Human females are joined by only a handful of other animals, including a few long-lived whale species, that have a lengthy life phase when reproduction ends and the time arrives to pitch in with the grandkids. This all-hands (or all flippers) approach to ensuring your genetic legacy apparently pays dividends. A 2019 parsing of preindustrial Finland records suggested that the presence of a maternal grandma between the ages of 50 and 75 made a given grandchild 30 percent more likely to survive early childhood than a kid whose maternal grandmother was deceased. An analysis of 45 historical and contemporary populations showed that the presence of maternal grandmothers can increase child survival rates more even than the presence of biological dads. Orca grannies are similarly clutch, scientists reported recently in the Proceedings of the National Academy of Sciences, with postmenopausal females significantly increasing the chances of their grandcalves’ survival.
Perhaps these big grizzled gals are wise in the ways of Great White shark attacks and other deep-sea child care hacks. In the human case, grandmas most likely also protect their daughters’ physical and mental health, which may in turn help buoy a baby’s survival chances. (Orcas, on the other hand, seem more essential to their 30-something sons, a 2012 report in the journal Science found.)
Human maternal behavior is not just genetically predestined, but also highly responsive to a woman’s social environment. And while new human mothers around the world are renowned for our pluck and adaptability, maternal grandmothers are the rare global constant in our lives, two anthropologists, Brooke Scelza and Katie Hinde, argued in a fascinating 2019 paper in the journal Human Nature.
Indeed, in the United States, where single moms are heading up households in record numbers, Grandma — or Mamie, Yaya, Nanny, Me-maw or Foxy — may be a bigger deal than ever. That innocent-looking older lady, Drs. Scelza and Hinde contend, is a new mother’s secret weapon and often her most crucial source of “social support” — an emotional buffer with physiological heft.
Regardless of their socioeconomic position, women who feel socially supported are less stressed during pregnancies, according to a small but striking 2019 study by researchers at Columbia University and NewYork-Presbyterian, and severe psychological stress is linked to birth complications. Women with support from their own kin have lower rates of postpartum depression, possibly mediated by a more gradual late-pregnancy increase in a chemical called placental corticotropin-releasing hormone, a U.C.L.A. team found.

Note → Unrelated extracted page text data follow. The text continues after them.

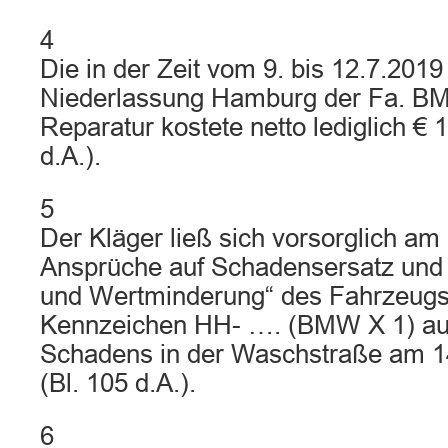
4
Die in der Zeit vom 9. bis 12.7.2019
Niederlassung Hamburg der Fa. B
Reparatur kostete netto lediglich € 
d.A.).
5
Der Kläger ließ sich vorsorglich am 
Ansprüche auf Schadensersatz und 
und Wertminderung“ des Fahrzeugs
Kennzeichen HH- …. (BMW X 1) au
Schadens in der Waschstraße am 14
(Bl. 105 d.A.).
6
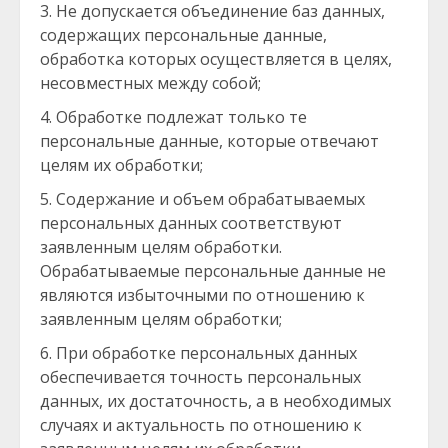
Не допускается объединение баз данных,
содержащих персональные данные,
обработка которых осуществляется в целях,
несовместных между собой;
Обработке подлежат только те
персональные данные, которые отвечают
целям их обработки;
Содержание и объем обрабатываемых
персональных данных соответствуют
заявленным целям обработки.
Обрабатываемые персональные данные не
являются избыточными по отношению к
заявленным целям обработки;
При обработке персональных данных
обеспечивается точность персональных
данных, их достаточность, а в необходимых
случаях и актуальность по отношению к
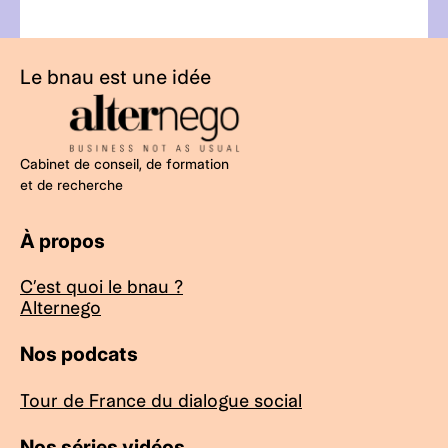
Le bnau est une idée
Cabinet de conseil, de formation
et de recherche
À propos
C’est quoi le bnau ?
Alternego
Nos podcats
Tour de France du dialogue social
Nos séries vidéos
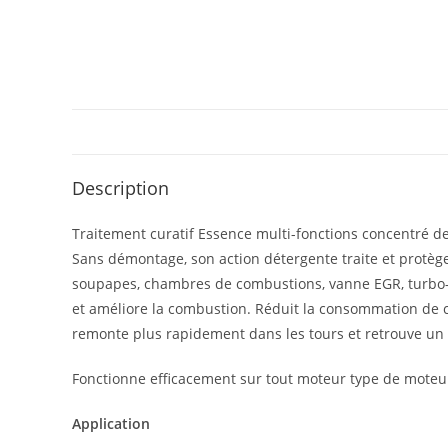
Description
Traitement curatif Essence multi-fonctions concentré de
Sans démontage, son action détergente traite et protège
soupapes, chambres de combustions, vanne EGR, turbo-com
et améliore la combustion. Réduit la consommation de c
remonte plus rapidement dans les tours et retrouve un 
Fonctionne efficacement sur tout moteur type de moteur
Appli­ca­tion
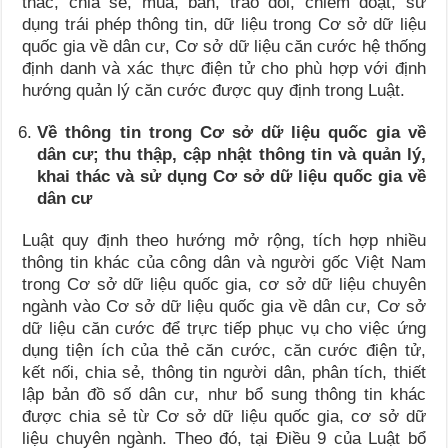
thác, chia sẻ, mua, bán, trao đổi, chiếm đoạt, sử
dụng trái phép thông tin, dữ liệu trong Cơ sở dữ liệu
quốc gia về dân cư, Cơ sở dữ liệu căn cước hệ thống
định danh và xác thực điện tử cho phù hợp với định
hướng quản lý căn cước được quy định trong Luật.
Về thông tin trong Cơ sở dữ liệu quốc gia về
dân cư; thu thập, cập nhật thông tin và quản lý,
khai thác và sử dụng Cơ sở dữ liệu quốc gia về
dân cư
Luật quy định theo hướng mở rộng, tích hợp nhiều
thông tin khác của công dân và người gốc Việt Nam
trong Cơ sở dữ liệu quốc gia, cơ sở dữ liệu chuyên
ngành vào Cơ sở dữ liệu quốc gia về dân cư, Cơ sở
dữ liệu căn cước để trực tiếp phục vụ cho việc ứng
dụng tiện ích của thẻ căn cước, căn cước điện tử,
kết nối, chia sẻ, thông tin người dân, phân tích, thiết
lập bản đồ số dân cư, như bổ sung thông tin khác
được chia sẻ từ Cơ sở dữ liệu quốc gia, cơ sở dữ
liệu chuyên ngành. Theo đó, tại Điều 9 của Luật bổ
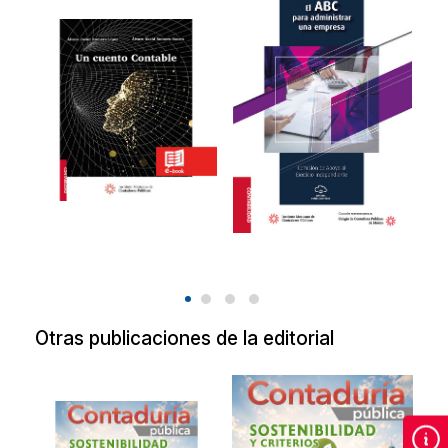
Un cuento
El ABC para
contable
administar una
empresa-IMCP
Un cuento contable
20231011
2021
$498.00
$349.00
Otras publicaciones de la editorial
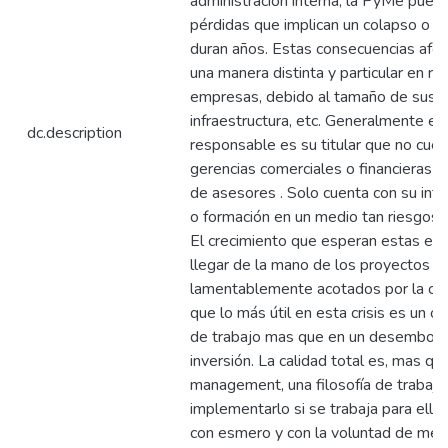
administración interna, la PyMe puede
pérdidas que implican un colapso o s
duran años. Estas consecuencias afec
una manera distinta y particular en re
empresas, debido al tamaño de sus o
infraestructura, etc. Generalmente el 
dc.description
responsable es su titular que no cuen
gerencias comerciales o financieras n
de asesores . Solo cuenta con su intui
o formación en un medio tan riesgoso
El crecimiento que esperan estas em
llegar de la mano de los proyectos re
lamentablemente acotados por la cris
que lo más útil en esta crisis es un c
de trabajo mas que en un desembols
inversión. La calidad total es, mas q
management, una filosofía de trabajo.
implementarlo si se trabaja para ello
con esmero y con la voluntad de mejor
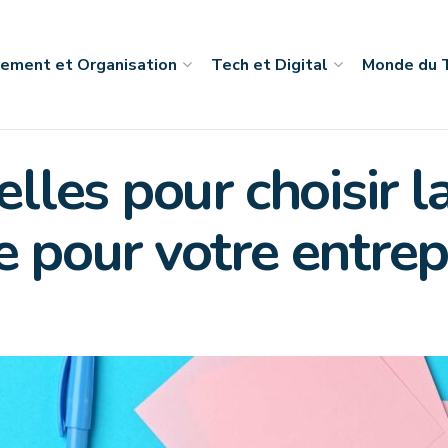
ement et Organisation
Tech et Digital
Monde du T
elles pour choisir l
e pour votre entrep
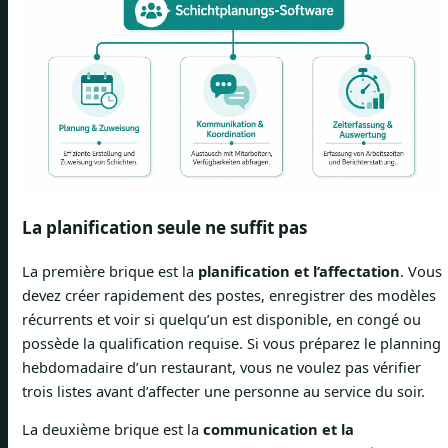
La planification seule ne suffit pas
La première brique est la
planification et l’affectation
. Vous
devez créer rapidement des postes, enregistrer des modèles
récurrents et voir si quelqu’un est disponible, en congé ou
possède la qualification requise. Si vous préparez le planning
hebdomadaire d’un restaurant, vous ne voulez pas vérifier
trois listes avant d’affecter une personne au service du soir.
La deuxième brique est la
communication et la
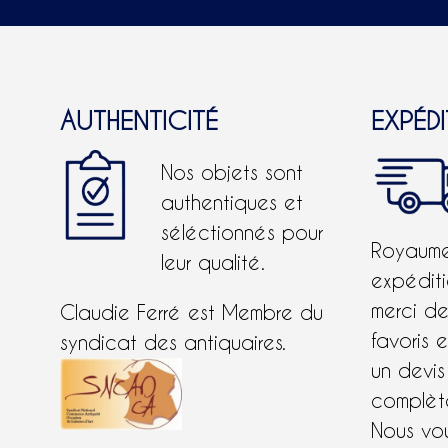
AUTHENTICITÉ
EXPÉD
Nos objets sont
authentiques et
séléctionnés pour
Royaume-
leur qualité.
expéditi
merci d
Claudie Ferré est Membre du
favoris 
syndicat des antiquaires.
un devis
complète
Nous vo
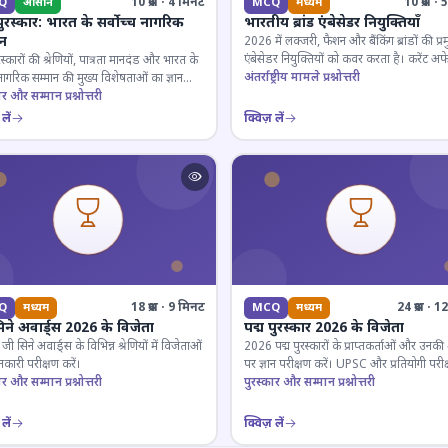
10 प्रश्न · 4 मिनट
10 प्रश्न 
Q
आसान
MCQ
मध्यम
पुरस्कार: भारत के सर्वोच्च नागरिक
भारतीय ब्रांड एंबेसेडर नियुक्तियाँ
ान
2026 में लक्जरी, फैशन और बैंकिंग ब्रांडों की प्र
एंबेसेडर नियुक्तियों को कवर करता है। करेंट अफे
रस्कारों की श्रेणियों, पात्रता मानदंड और भारत के
लिए जरूरी।
अंतर्राष्ट्रीय मामले प्रश्नोत्तरी
 नागरिक सम्मान की मुख्य विशेषताओं का ज्ञान
ार और सम्मान प्रश्नोत्तरी
लें
क्विज़ लें
18 प्रश्न · 9 मिनट
24 प्रश्न · 
Q
मध्यम
MCQ
मध्यम
िने अवार्ड्स 2026 के विजेता
पद्म पुरस्कार 2026 के विजेता
 सिने अवार्ड्स के विभिन्न श्रेणियों में विजेताओं
2026 पद्म पुरस्कारों के प्राप्तकर्ताओं और उनकी श्
कारी परीक्षण करें।
पर ज्ञान परीक्षण करें। UPSC और प्रतियोगी परीक
ार और सम्मान प्रश्नोत्तरी
के लिए महत्वपूर्ण।
पुरस्कार और सम्मान प्रश्नोत्तरी
लें
क्विज़ लें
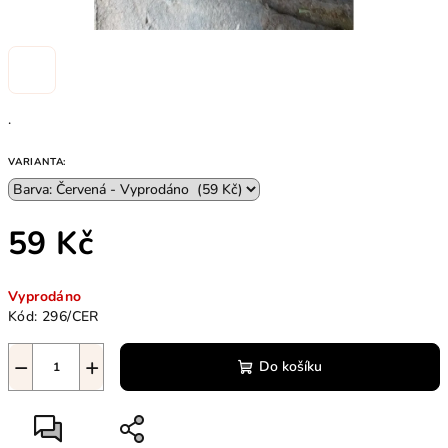
.
VARIANTA:
59 Kč
Měrná
Vyprodáno
cena:
Kód:
296/CER
−
+
Do košíku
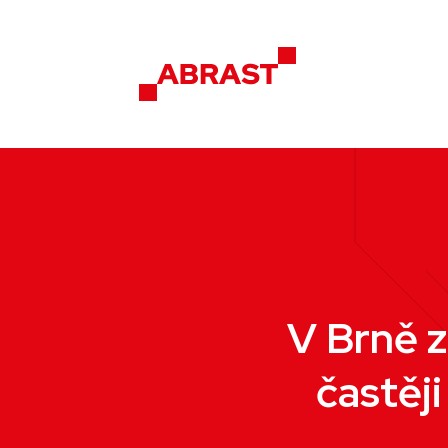
V Brně z
častěji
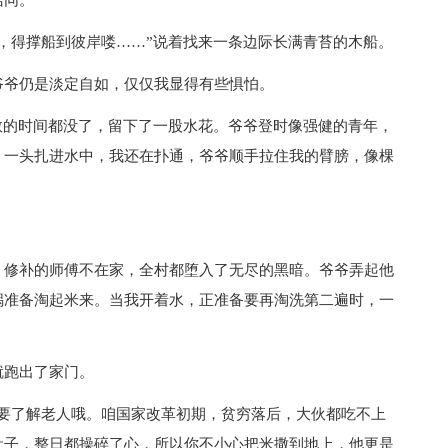
得撑船到彼岸喽……”说着找来一条边际长满青苔的木船。
爷仍是淡定自如，仅仅我显得有些惧怕。
的时间都没了，留下了一股水花。爷爷登时像强健的青年，
，一头扎进水中，我还在扑通，爷爷顺手拉住我的臂膀，像棵
修补的师傅不在家，全村都堕入了无尽的黑暗。爷爷弄起他
锅准备淘起米来。当我开着水，正准备要再淘洗第二遍时，一
跑出了家门。
了解老人哦。咱国家改革初期，贫穷落后，大伙都吃不上
肚子，整日都操碎了心，所以你不小心把米撒到地上，他更是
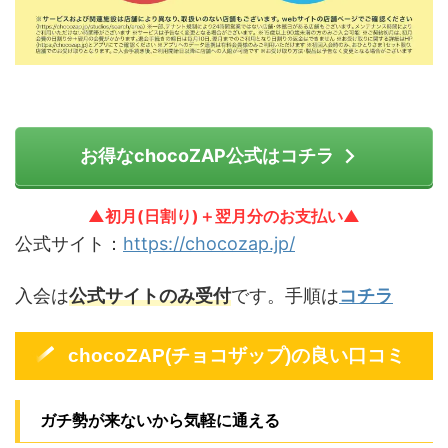
お得なchocoZAP公式はコチラ
▲初月(日割り)＋翌月分のお支払い▲
公式サイト：
https://chocozap.jp/
入会は
公式サイトのみ受付
です。手順は
コチラ
chocoZAP(チョコザップ)の良い口コミ
ガチ勢が来ないから気軽に通える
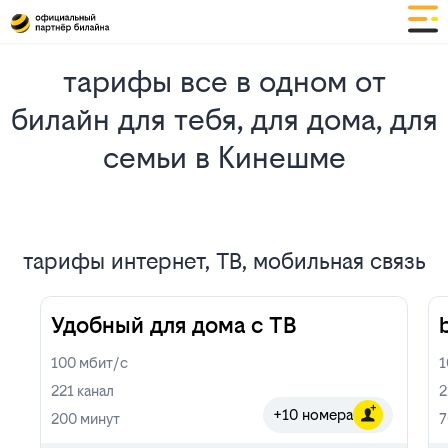
тарифы все в одном от
билайн для тебя, для дома, для
семьи в Кинешме
тарифы интернет, ТВ, мобильная связь
Удобный для дома с ТВ
100
мбит/с
221
канал
2
+10 номера
200
минут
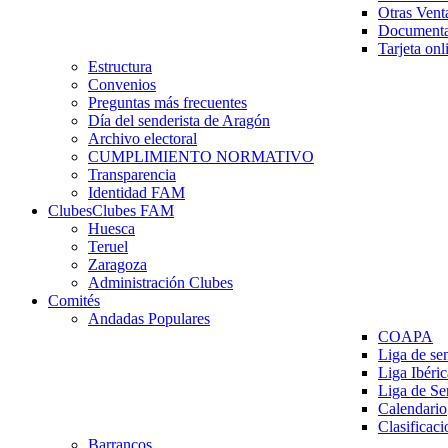
Otras Vent
Documenta
Tarjeta onl
Estructura
Convenios
Preguntas más frecuentes
Día del senderista de Aragón
Archivo electoral
CUMPLIMIENTO NORMATIVO
Transparencia
Identidad FAM
Clubes
Clubes FAM
Huesca
Teruel
Zaragoza
Administración Clubes
Comités
Andadas Populares
COAPA
Liga de se
Liga Ibéri
Liga de S
Calendario
Clasificaci
Barrancos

Mamas’ girls may also go on to have easier births, fewer C-sections and more robust newborns who settle more readily into daily routines. Supported moms also report being less tired postpartum and have better success breastfeeding.
(Somewhat bizarrely, emotionally supported moms may also be more likely to bear grandsons: The Columbia-New York-Presbyterian study suggested that less-stressed women are more likely to deliver boys, presumably because males are notoriously vulnerable to stress-related miscarriage.)
The particulars of supportive post-birth rituals vary across cultures, but maternal grandmas are almost always central. Chinese grandmas braise pigs’ feet with ginger, which may restore calcium to a woman’s depleted bones. Indonesian grandmas brew a special lactation soup. For her two daughters, my mom makes spaghetti and meatballs.
Of course, other relatives can play these roles, and even paid professional attendants can lift mothers’ mental health.
But all caregivers are not created equal. Research on Chinese women found that if somebody else — specifically, a mother-in-law — is braising the pigs’ feet or otherwise tending to postpartum needs during the “sitting the month” tradition of rest, the new mom is twice as likely to get depressed.
The absence of a maternal grandmother creates visceral stress, and a study of Puerto Rican women published in 2011, also by Dr. Scelza in Human Nature, showed that those on shaky terms with their nearby mothers and not relying on them for social support are prone to comparatively worse birth outcomes, with increased odds of lower-weight babies and infant death.
Meanwhile, women who reported having warm mothers when they were children may be more sensitive to their own future babies’ cries and other cues, a group of international researchers found. Neuroimaging suggested that these women had extra gray matter in certain areas of their brains, hinting that the primal mother-daughter relationship may be etched in the architecture of our maternal brains.